Data to examine
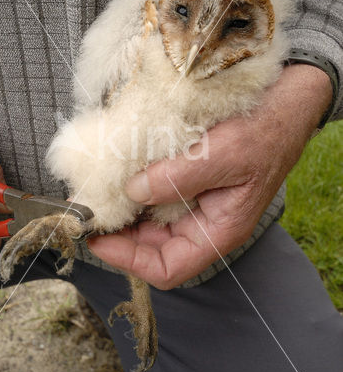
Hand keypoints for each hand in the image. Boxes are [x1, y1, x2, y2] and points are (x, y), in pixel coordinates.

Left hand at [88, 65, 332, 288]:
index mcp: (218, 231)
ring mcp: (196, 202)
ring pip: (150, 220)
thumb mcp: (224, 155)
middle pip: (152, 246)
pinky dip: (135, 186)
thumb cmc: (265, 131)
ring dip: (124, 209)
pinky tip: (119, 171)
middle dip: (118, 234)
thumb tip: (132, 191)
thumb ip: (178, 178)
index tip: (97, 238)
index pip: (168, 268)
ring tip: (97, 192)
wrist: (284, 103)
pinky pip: (156, 193)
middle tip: (87, 210)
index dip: (128, 260)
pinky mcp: (189, 180)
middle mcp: (204, 223)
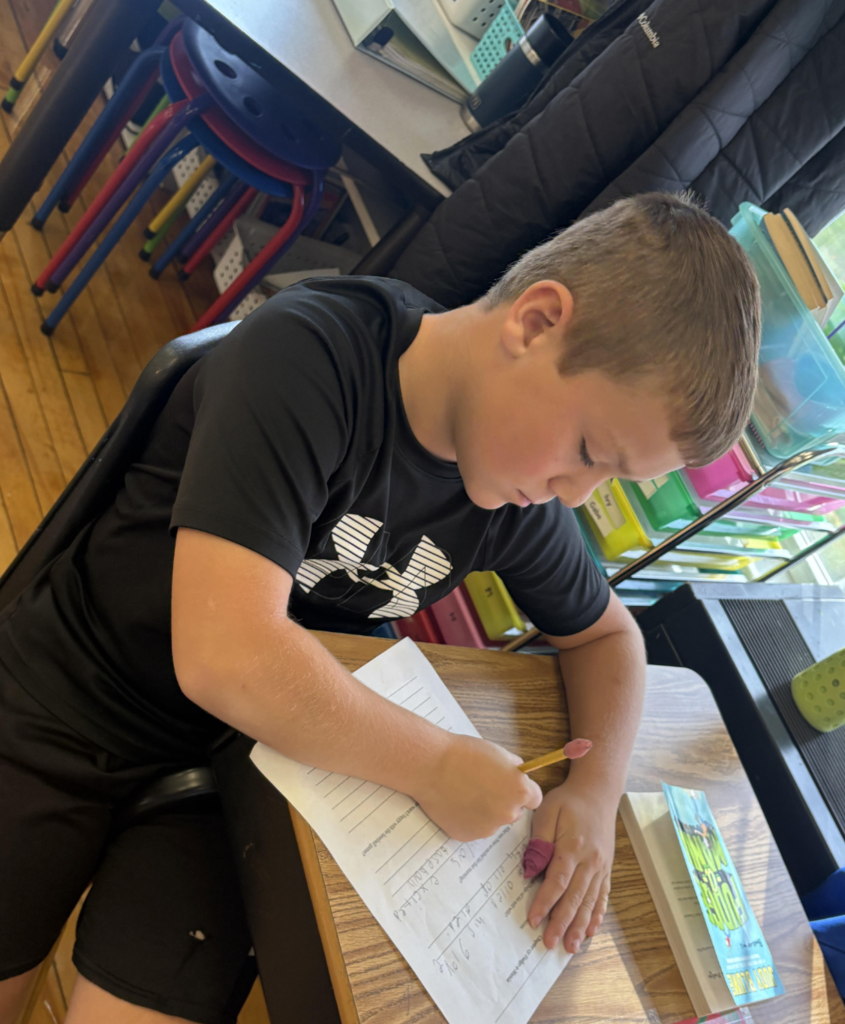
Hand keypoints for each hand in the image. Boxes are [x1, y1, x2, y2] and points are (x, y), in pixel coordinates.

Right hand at [412, 733, 542, 841]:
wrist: (431, 765)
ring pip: (492, 821)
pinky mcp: (467, 835)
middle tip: (483, 787)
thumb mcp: (498, 752)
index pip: (534, 799)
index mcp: (519, 791)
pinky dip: (467, 819)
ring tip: (464, 793)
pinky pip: (473, 828)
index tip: (511, 786)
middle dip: (503, 802)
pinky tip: (455, 803)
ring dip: (485, 812)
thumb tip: (516, 774)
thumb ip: (513, 768)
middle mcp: (507, 814)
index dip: (523, 791)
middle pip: (513, 812)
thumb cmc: (464, 753)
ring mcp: (487, 828)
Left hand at [526, 781, 615, 952]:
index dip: (545, 902)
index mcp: (573, 847)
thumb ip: (540, 841)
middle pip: (575, 897)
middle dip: (562, 922)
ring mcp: (601, 866)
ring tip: (571, 946)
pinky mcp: (606, 867)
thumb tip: (531, 870)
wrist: (598, 791)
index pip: (557, 881)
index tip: (533, 919)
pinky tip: (592, 929)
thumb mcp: (548, 810)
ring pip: (590, 901)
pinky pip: (603, 894)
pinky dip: (598, 913)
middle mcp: (591, 861)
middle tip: (550, 943)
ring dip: (580, 925)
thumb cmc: (569, 800)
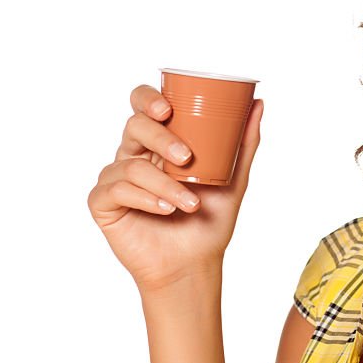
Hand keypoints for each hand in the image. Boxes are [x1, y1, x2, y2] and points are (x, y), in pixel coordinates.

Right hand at [87, 84, 263, 292]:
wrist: (194, 264)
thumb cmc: (209, 220)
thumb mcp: (234, 178)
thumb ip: (243, 141)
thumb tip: (258, 102)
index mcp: (159, 141)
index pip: (144, 104)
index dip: (148, 98)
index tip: (168, 109)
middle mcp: (134, 155)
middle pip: (134, 126)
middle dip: (160, 138)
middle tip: (186, 157)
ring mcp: (116, 178)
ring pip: (130, 164)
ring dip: (164, 184)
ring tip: (190, 204)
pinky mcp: (104, 204)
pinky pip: (116, 190)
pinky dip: (144, 199)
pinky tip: (164, 211)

The task
Everything from the top line of the data down to and including the line with "pinky pip: (156, 193)" is to be copied, except the pictures.

Exercise answer
Hand keypoints for each hand in the image. Boxes are [x1, y1, x2, y2] and points are (x, y), in pixel coordinates.

Left hand at [88, 65, 332, 288]:
index mcp: (218, 231)
ring mcp: (196, 202)
ring pip: (150, 220)
thumb mcp: (224, 155)
middle pip: (152, 246)
pinky dip: (135, 186)
thumb cmc: (265, 131)
ring dip: (124, 209)
pinky tip: (119, 171)
middle dip: (118, 234)
thumb tip: (132, 191)
thumb ip: (178, 178)
index tip: (97, 238)
index pip: (168, 268)
ring tip: (97, 192)
wrist: (284, 103)
pinky pip: (156, 193)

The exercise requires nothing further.